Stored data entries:
- Opening Delimiter -

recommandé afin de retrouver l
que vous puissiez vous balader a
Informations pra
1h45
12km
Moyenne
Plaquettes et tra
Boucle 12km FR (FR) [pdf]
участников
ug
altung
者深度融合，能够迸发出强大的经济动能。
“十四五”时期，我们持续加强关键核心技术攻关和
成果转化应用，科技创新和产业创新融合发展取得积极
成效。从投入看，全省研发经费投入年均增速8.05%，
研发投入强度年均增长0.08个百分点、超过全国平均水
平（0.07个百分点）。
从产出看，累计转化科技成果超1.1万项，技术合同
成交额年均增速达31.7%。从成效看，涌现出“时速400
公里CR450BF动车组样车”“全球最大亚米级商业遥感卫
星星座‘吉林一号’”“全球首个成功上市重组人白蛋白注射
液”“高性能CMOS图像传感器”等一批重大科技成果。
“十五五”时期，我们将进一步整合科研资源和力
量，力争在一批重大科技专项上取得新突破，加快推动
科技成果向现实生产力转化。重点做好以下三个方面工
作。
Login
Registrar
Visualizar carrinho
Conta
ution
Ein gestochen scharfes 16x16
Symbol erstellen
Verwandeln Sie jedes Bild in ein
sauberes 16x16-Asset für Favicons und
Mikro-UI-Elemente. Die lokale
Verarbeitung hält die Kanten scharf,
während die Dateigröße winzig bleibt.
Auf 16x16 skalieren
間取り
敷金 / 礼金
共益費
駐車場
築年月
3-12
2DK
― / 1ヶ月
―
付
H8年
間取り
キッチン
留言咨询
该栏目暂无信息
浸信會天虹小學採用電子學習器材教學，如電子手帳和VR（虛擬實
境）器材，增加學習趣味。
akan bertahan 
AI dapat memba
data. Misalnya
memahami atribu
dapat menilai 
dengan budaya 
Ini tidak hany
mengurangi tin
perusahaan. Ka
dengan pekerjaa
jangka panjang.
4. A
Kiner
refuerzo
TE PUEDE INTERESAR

- Closing Delimiter -

Duplicate every line of the stored data entries above character for character, keeping the original order and line breaks.

WRITTEN SOLUTION:
recommandé afin de retrouver l
que vous puissiez vous balader a
Informations pra
1h45
12km
Moyenne
Plaquettes et tra
Boucle 12km FR (FR) [pdf]
участников
ug
altung
者深度融合，能够迸发出强大的经济动能。
“十四五”时期，我们持续加强关键核心技术攻关和
成果转化应用，科技创新和产业创新融合发展取得积极
成效。从投入看，全省研发经费投入年均增速8.05%，
研发投入强度年均增长0.08个百分点、超过全国平均水
平（0.07个百分点）。
从产出看，累计转化科技成果超1.1万项，技术合同
成交额年均增速达31.7%。从成效看，涌现出“时速400
公里CR450BF动车组样车”“全球最大亚米级商业遥感卫
星星座‘吉林一号’”“全球首个成功上市重组人白蛋白注射
液”“高性能CMOS图像传感器”等一批重大科技成果。
“十五五”时期，我们将进一步整合科研资源和力
量，力争在一批重大科技专项上取得新突破，加快推动
科技成果向现实生产力转化。重点做好以下三个方面工
作。
Login
Registrar
Visualizar carrinho
Conta
ution
Ein gestochen scharfes 16x16
Symbol erstellen
Verwandeln Sie jedes Bild in ein
sauberes 16x16-Asset für Favicons und
Mikro-UI-Elemente. Die lokale
Verarbeitung hält die Kanten scharf,
während die Dateigröße winzig bleibt.
Auf 16x16 skalieren
間取り
敷金 / 礼金
共益費
駐車場
築年月
3-12
2DK
― / 1ヶ月
―
付
H8年
間取り
キッチン
留言咨询
该栏目暂无信息
浸信會天虹小學採用電子學習器材教學，如電子手帳和VR（虛擬實
境）器材，增加學習趣味。
akan bertahan 
AI dapat memba
data. Misalnya
memahami atribu
dapat menilai 
dengan budaya 
Ini tidak hany
mengurangi tin
perusahaan. Ka
dengan pekerjaa
jangka panjang.
4. A
Kiner
refuerzo
TE PUEDE INTERESAR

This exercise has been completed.